[Exercise text]

In Darkness Bound

Title: In Darkness Bound
Author: Christine Price
Publisher: Carina Press
Buy link:
Genre: M/M/M urban fantasy romance
Length: 230 pages
Rating: 4.25 stars out of 5

A guest review by Jenre

Summary Review
Genuinely chilling world-building and good characterisation is let down slightly by the ménage romance.


Data Collection by Dalhousie, Dr. Donna L.

Patient 331

New, confused. His powers unknown.

Patient 289

No longer viable in the test pool, he remains in isolation.

Patient 77

Reclassified to staff status. Useful, malleable.

Confined in a sterile research facility and treated like a lab rat, Chris is alone and terrified. His special powers are his only escape, allowing him to psychically connect with other patients.

Alone in his cell for longer than he can remember, Vance is hungry. When newcomer Chris makes a mental connection, Vance is intrigued and soon wants more than just conversation.

Chris and Vance seek comfort with each other, and with Simon—the only staff member who’s shown them a hint of compassion. Their relationships develop during stolen moments, and they turn their thoughts to escape. But as Dr. Dalhousie’s madness spirals, more than cell walls threaten to keep them apart…


I love a good Urban Fantasy and when I saw this at Carina Press, I was intrigued by the setting and how the ménage romance was going to work.

[/Exercise text]
[Dataset extract]

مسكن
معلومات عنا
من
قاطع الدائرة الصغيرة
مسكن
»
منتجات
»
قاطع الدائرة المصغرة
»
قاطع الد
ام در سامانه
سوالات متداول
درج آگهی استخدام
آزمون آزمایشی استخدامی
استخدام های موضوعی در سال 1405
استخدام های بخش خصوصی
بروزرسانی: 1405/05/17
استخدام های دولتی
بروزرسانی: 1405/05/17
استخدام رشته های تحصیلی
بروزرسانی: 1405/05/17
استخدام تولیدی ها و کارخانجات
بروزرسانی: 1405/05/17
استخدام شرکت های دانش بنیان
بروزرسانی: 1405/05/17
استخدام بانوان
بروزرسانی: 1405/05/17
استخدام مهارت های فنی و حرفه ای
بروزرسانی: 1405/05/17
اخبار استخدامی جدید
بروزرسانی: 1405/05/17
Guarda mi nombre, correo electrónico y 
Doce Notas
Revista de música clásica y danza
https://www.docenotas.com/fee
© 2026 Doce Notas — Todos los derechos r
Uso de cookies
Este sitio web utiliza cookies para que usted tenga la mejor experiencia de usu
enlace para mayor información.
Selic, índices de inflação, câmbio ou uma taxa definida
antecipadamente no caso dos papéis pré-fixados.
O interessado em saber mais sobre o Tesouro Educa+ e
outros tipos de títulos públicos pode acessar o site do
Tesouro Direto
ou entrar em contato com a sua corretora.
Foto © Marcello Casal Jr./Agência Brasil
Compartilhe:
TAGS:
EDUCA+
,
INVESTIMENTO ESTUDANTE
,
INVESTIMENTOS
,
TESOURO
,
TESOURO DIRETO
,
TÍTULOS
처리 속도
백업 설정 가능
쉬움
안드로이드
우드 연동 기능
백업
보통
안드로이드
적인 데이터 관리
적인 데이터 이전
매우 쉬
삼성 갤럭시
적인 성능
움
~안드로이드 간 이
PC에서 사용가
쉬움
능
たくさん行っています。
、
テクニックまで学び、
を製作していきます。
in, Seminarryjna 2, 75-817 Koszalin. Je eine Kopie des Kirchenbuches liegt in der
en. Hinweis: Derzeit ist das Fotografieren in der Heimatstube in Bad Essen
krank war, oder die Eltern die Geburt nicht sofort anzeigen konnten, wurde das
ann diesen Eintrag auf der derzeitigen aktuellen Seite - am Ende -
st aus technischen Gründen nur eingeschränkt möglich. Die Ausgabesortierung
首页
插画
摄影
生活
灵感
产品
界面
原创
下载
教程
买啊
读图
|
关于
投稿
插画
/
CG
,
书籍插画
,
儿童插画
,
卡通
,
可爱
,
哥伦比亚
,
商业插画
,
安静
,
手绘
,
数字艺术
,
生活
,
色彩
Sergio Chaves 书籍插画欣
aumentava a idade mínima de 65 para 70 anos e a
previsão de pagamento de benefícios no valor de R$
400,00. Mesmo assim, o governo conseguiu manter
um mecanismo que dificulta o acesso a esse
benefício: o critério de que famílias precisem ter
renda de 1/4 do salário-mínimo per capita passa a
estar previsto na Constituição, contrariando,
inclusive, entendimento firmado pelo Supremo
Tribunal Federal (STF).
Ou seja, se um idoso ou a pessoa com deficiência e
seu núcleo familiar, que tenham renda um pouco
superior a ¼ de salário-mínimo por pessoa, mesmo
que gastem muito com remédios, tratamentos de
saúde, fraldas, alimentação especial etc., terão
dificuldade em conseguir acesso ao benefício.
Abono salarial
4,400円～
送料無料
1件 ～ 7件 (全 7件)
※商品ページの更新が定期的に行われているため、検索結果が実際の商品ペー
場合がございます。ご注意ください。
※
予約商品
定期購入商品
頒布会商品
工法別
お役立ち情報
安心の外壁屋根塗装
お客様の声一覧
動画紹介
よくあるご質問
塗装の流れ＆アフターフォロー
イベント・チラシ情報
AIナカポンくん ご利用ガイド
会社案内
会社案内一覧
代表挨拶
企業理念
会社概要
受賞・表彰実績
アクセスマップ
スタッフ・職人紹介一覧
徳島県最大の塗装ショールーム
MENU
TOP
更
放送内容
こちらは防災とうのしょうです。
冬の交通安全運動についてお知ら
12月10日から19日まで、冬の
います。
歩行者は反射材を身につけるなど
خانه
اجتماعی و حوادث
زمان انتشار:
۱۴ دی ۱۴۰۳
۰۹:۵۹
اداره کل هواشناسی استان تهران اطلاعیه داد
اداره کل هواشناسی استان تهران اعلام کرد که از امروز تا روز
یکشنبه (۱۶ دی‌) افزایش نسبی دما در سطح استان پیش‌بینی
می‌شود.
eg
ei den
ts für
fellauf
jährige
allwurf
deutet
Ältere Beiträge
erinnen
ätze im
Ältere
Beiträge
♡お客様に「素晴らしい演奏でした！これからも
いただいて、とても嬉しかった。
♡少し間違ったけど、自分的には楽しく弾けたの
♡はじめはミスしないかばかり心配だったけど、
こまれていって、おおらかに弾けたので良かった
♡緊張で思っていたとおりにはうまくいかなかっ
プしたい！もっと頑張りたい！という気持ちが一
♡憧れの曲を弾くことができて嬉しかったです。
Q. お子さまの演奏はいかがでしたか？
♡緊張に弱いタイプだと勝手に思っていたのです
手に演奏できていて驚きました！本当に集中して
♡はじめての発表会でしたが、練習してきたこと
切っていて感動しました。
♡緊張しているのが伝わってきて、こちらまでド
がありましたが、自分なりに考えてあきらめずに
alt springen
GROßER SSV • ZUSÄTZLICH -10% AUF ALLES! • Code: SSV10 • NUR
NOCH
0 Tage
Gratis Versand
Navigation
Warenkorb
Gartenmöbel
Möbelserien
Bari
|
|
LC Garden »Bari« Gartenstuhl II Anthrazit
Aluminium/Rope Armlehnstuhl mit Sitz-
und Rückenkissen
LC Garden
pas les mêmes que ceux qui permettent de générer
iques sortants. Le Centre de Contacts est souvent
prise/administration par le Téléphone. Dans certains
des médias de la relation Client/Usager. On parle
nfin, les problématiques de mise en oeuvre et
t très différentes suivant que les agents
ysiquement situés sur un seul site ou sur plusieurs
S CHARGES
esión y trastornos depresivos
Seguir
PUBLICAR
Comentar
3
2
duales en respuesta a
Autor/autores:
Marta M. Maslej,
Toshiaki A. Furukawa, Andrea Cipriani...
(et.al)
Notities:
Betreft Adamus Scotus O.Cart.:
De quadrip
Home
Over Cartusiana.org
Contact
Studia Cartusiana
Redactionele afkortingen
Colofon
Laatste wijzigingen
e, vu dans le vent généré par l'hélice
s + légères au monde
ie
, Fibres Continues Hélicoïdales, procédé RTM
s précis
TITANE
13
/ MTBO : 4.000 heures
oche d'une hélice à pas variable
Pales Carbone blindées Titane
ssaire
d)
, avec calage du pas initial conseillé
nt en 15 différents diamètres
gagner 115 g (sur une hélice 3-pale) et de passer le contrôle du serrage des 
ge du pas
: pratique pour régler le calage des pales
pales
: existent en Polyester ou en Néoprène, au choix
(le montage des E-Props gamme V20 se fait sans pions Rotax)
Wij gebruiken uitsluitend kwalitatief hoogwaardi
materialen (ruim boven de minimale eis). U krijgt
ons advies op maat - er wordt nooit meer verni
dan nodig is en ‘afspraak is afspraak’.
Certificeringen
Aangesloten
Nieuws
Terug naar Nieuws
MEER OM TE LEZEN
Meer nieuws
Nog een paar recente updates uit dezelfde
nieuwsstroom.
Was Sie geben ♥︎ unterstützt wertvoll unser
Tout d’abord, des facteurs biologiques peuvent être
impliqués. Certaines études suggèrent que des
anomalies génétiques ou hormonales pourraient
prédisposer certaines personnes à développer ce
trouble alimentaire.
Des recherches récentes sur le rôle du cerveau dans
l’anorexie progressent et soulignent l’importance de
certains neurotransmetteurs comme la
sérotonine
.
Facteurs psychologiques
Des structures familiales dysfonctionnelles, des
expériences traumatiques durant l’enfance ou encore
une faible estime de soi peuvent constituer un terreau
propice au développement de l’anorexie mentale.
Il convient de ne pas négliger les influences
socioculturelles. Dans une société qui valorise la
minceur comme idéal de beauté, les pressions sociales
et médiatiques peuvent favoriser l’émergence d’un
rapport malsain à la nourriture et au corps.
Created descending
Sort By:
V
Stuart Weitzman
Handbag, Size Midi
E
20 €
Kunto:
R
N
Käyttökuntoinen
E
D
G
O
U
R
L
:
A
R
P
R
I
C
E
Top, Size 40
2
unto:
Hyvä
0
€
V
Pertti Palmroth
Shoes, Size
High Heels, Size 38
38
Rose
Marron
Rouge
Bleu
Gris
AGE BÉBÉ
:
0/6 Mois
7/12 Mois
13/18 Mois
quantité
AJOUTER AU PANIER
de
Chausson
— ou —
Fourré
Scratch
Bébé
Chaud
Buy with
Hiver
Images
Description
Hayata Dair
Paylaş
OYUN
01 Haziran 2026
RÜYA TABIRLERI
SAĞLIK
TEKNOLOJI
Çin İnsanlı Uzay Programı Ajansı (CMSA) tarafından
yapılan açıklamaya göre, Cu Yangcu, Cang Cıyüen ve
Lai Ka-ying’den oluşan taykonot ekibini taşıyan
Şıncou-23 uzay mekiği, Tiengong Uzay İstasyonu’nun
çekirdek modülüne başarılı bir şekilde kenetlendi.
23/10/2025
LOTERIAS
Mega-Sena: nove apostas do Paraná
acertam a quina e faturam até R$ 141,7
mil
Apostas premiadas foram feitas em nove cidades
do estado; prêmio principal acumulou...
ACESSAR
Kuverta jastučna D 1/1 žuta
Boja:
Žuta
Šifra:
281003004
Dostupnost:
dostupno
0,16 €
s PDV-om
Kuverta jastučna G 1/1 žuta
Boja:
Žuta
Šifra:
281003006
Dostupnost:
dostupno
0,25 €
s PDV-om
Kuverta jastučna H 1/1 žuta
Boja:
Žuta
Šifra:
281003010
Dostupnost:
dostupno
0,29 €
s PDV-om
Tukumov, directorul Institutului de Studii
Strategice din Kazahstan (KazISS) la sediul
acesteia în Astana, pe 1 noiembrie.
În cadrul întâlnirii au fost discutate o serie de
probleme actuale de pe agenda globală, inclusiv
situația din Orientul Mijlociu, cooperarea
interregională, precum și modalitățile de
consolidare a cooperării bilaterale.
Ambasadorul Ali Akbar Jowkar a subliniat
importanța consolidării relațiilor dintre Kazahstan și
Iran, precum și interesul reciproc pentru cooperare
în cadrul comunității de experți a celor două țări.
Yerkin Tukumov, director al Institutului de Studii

[/Dataset extract]

Tasks.
**a.** According to the book review, which staff member is the only one who has shown Chris and Vance a hint of compassion?
**b.** Rewrite the part of the book review starting with "Reclassified to staff" and going on through "going to work.", replacing "compassion" with "kindness".

Completed exercise.
**a.** Simon

**b.**
Reclassified to staff status. Useful, malleable.

Confined in a sterile research facility and treated like a lab rat, Chris is alone and terrified. His special powers are his only escape, allowing him to psychically connect with other patients.

Alone in his cell for longer than he can remember, Vance is hungry. When newcomer Chris makes a mental connection, Vance is intrigued and soon wants more than just conversation.

Chris and Vance seek comfort with each other, and with Simon—the only staff member who’s shown them a hint of kindness. Their relationships develop during stolen moments, and they turn their thoughts to escape. But as Dr. Dalhousie’s madness spirals, more than cell walls threaten to keep them apart…


I love a good Urban Fantasy and when I saw this at Carina Press, I was intrigued by the setting and how the ménage romance was going to work.